OrfFinder

class pyrodigal.OrfFinder

A configurable ORF finder for genomes and metagenomes.

meta

Whether or not this object is configured to find genes using the metagenomic bins or manually created training infos.

Type

bool

closed

Whether or not proteins can run off edges when finding genes in a sequence.

Type

bool

mask

Prevent genes from running across regions containing unknown nucleotides.

Type

bool

training_info

The object storing the training information, or None if the object is in metagenomic mode or hasn’t been trained yet.

Type

TrainingInfo

min_gene

The minimum gene length.

Type

int

min_edge_gene

The minimum edge gene length.

Type

int

max_overlap

The maximum number of nucleotides that can overlap between two genes on the same strand.

Type

int

__init__(training_info=None, *, meta=False, closed=False, mask=False, min_gene=90, min_edge_gene=60, max_overlap=60)

Instantiate and configure a new ORF finder.

Parameters

training_info (TrainingInfo, optional) – A training info instance to use in single mode without having to train first.

Keyword Arguments
  • meta (bool) – Set to True to run in metagenomic mode, using a pre-trained profiles for better results with metagenomic or progenomic inputs. Defaults to False.

  • closed (bool) – Set to True to consider sequences ends closed, which prevents proteins from running off edges. Defaults to False.

  • mask (bool) – Prevent genes from running across regions containing unknown nucleotides. Defaults to False.

  • min_gene (int) – The minimum gene length. Defaults to the value used in Prodigal.

  • min_edge_gene (int) – The minimum edge gene length. Defaults to the value used in Prodigal.

  • max_overlap (int) – The maximum number of nucleotides that can overlap between two genes on the same strand. This must be lower or equal to the minimum gene length.

Changed in version 0.6.4: Added the training_info argument.

Changed in version 0.7.0: Added min_edge, min_edge_gene and max_overlap.

find_genes(sequence)

Find all the genes in the input DNA sequence.

Parameters

sequence (str or buffer) – The nucleotide sequence to use, either as a string of nucleotides, or as an object implementing the buffer protocol.
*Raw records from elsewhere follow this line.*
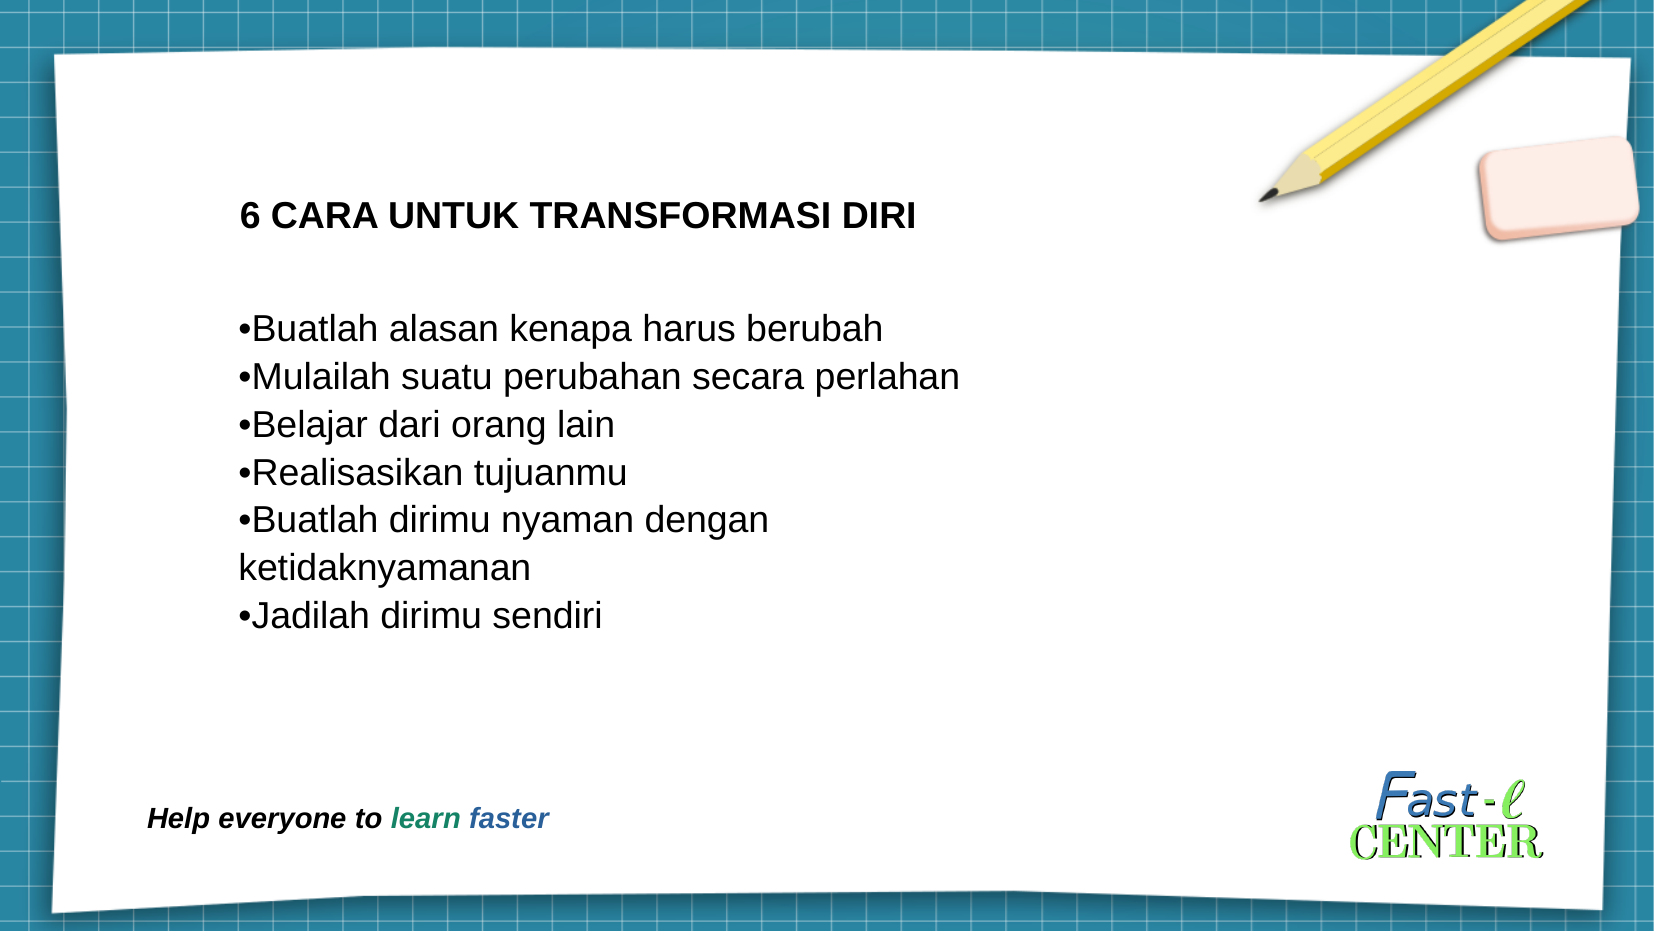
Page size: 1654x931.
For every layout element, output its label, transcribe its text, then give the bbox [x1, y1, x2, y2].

picture [0, 0, 1654, 931]
text_box 6 CARA UNTUK TRANSFORMASI DIRI [225, 187, 933, 245]
text_box •Buatlah alasan kenapa harus berubah •Mulailah suatu perubahan secara perlahan •Belajar dari orang lain •Realisasikan tujuanmu •Buatlah dirimu nyaman dengan ketidaknyamanan •Jadilah dirimu sendiri [223, 300, 976, 645]
text_box Help everyone to learn faster [132, 791, 658, 839]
Letters not corresponding to an usual nucleotide (not any of “ATGC”) will be ignored.

Returns

Genes – A list of all the genes found in the input.

Raises
  • MemoryError – When allocation of an internal buffers fails.

  • RuntimeError – On calling this method without having called train before while in single mode.

  • TypeError – When sequence does not implement the buffer protocol.

train(sequence, *sequences, force_nonsd=False, start_weight=4.35, translation_table=11)

Search parameters for the ORF finder using a training sequence.

If more than one sequence is provided, it is assumed that they are different contigs part of the same genome. Like in the original Prodigal implementation, they will be merged together in a single sequence joined by TTAATTAATTAA linkers.

Parameters

sequence (str or buffer) – The nucleotide sequence to use, either as a string of nucleotides, or as an object implementing the buffer protocol.

Keyword Arguments
  • force_nonsd (bool, optional) – Set to True to bypass the heuristic algorithm that tries to determine if the organism the training sequence belongs to uses a Shine-Dalgarno motif or not.

  • start_weight (float, optional) – The start score weight to use. The default value has been manually selected by the Prodigal authors as an appropriate value for 99% of genomes.

  • translation_table (int, optional) – The translation table to use. Check the Wikipedia page listing all genetic codes for the available values.

Returns

TrainingInfo – The resulting training info, which can be saved to disk and used later on to create a new OrfFinder instance.

Raises
  • MemoryError – When allocation of an internal buffers fails.

  • RuntimeError – When calling this method while in metagenomic mode.

  • TypeError – When sequence does not implement the buffer protocol.

  • ValueError – When translation_table is not a valid genetic code number, or when sequence is too short to train.